[Human pose keypoint data]

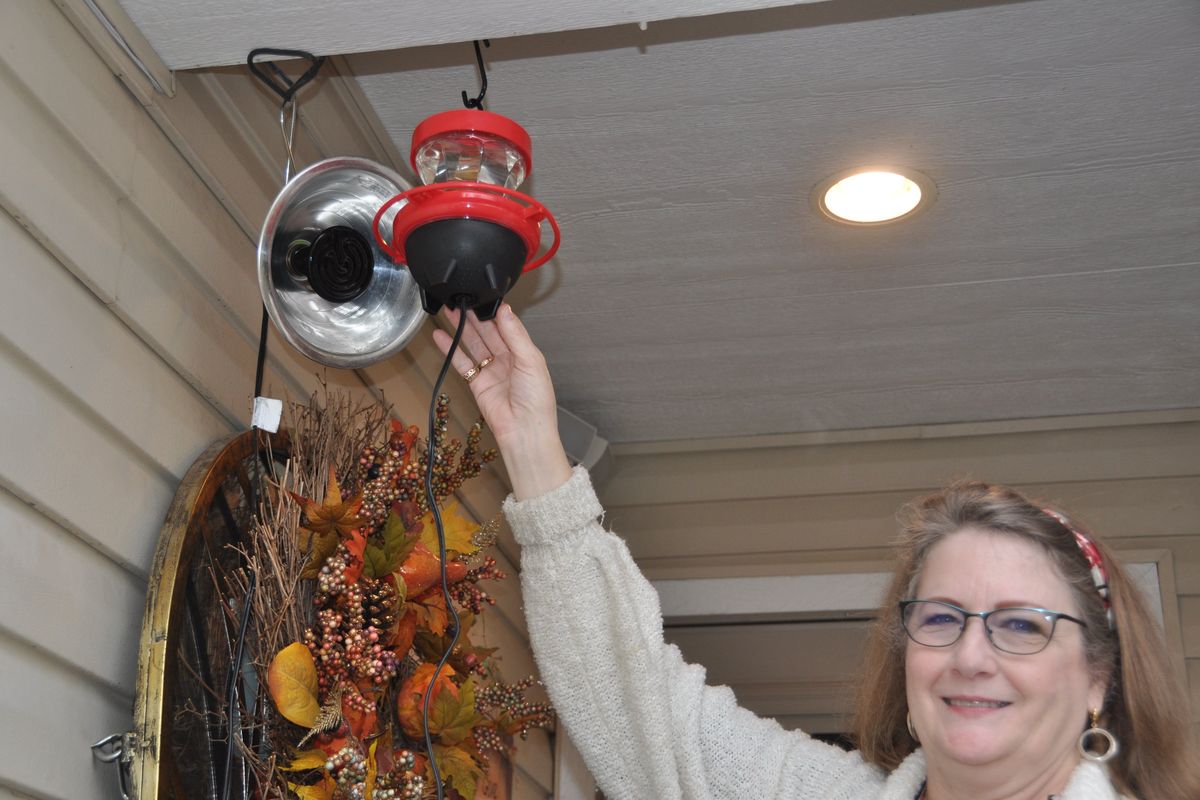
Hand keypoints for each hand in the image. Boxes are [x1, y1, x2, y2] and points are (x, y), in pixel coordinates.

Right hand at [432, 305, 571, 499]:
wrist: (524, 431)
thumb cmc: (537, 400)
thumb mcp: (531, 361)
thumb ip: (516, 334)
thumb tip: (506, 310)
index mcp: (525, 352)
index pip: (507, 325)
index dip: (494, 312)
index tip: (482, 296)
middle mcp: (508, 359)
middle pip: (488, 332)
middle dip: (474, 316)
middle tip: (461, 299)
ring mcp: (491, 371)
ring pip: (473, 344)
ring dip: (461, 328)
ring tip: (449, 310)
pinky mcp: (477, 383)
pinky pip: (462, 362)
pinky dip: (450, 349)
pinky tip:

* Problem statement
Which lines in the data above hold the string "pinky"? Show each one.

* Result for this task
pinky mcp: (477, 383)
pinky pip: (462, 362)
pinky dip: (450, 349)
pinky tip:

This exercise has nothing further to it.